The disadvantages of using interrupts are that there is more setup involved and it is typically harder to debug interrupt routines. Therefore, it is often a good idea to start out with a polling scheme and, when you feel confident that the servicing routines work, install them on interrupts.
Typically there will be a range of possible interrupt sources, each of which is assigned a number. An interrupt vector table, located in memory, stores the address of a handler for each possible interrupt. When an interrupt occurs, the processor saves some of the current processing state (which typically includes the status flags, program counter, and interrupt source, and may include other registers or data), looks up the address of the correct interrupt handler, and resumes execution in the handler.

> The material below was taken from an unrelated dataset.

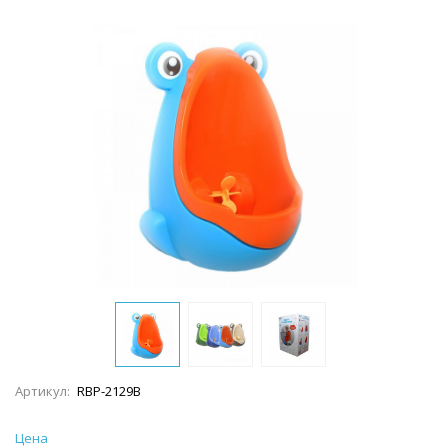
Артикул:
RBP-2129B
Цена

The handler must save any registers it will use before it starts. The handler may also need to perform some action to clear the interrupt request (this is usually the case with hardware interrupts). When the handler is done, it restores the registers to their original condition and performs a return-from-interrupt instruction to return to the processing that was preempted.

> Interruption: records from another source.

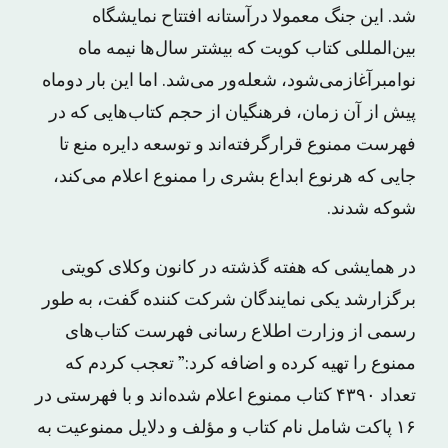
شد. این جنگ معمولا درآستانه افتتاح نمایشگاه
بین‌المللی کتاب کویت که بیشتر سال‌ها نیمه ماه
نوامبرآغازمی‌شود، شعله‌ور می‌شد. اما این بار دوماه
پیش از آن زمان، فرهنگیان از حجم کتاب‌هایی که در
فهرست ممنوع قرارگرفته‌اند و توسعه دایره منع تا
جایی که هرنوع ابداع بشری را ممنوع اعلام می‌کند،
شوکه شدند.
در همایشی که هفته گذشته در کانون وکلای کویتی
برگزارشد یکی نمایندگان شرکت کننده گفت، به طور
رسمی از وزارت اطلاع رسانی فهرست کتاب‌های
ممنوع را تهیه کرده و اضافه کرد:” تعجب کردم که
تعداد ۴۳۹۰ کتاب ممنوع اعلام شده‌اند و با فهرستی در
۱۶ پاکت شامل نام کتاب و مؤلف و دلایل ممنوعیت به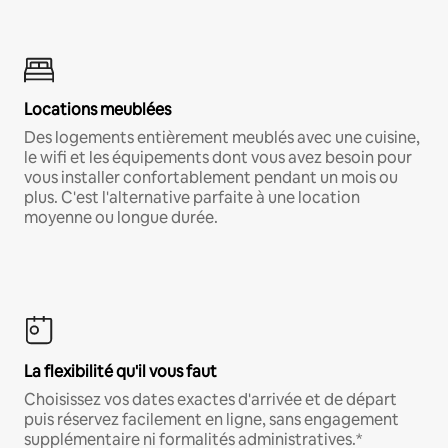
Locations meublées
Des logements entièrement meublés avec une cuisine,
le wifi et les équipements dont vous avez besoin pour
vous installer confortablement pendant un mois ou
plus. C'est l'alternative parfaite à une location
moyenne ou longue durée.
La flexibilité qu'il vous faut
Choisissez vos dates exactes d'arrivée et de départ
puis réservez facilement en ligne, sans engagement
supplémentaire ni formalités administratives.*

The console is the default interaction mode of the root process. The model for using the console is that of a unix shell. At the console you can view and modify the contents of memory, run programs, view and kill processes, view and modify the value of persistents, view the memory map, list and unload programs, change the baud and clock rates, and much more. Commands are typed at the console prompt and those commands are executed by the root process. If any console command hangs, pressing the abort button (an active low button attached to the IRQ7 pin) will return you to the interaction prompt.
If not otherwise specified, assume that all numerical arguments are in hexidecimal.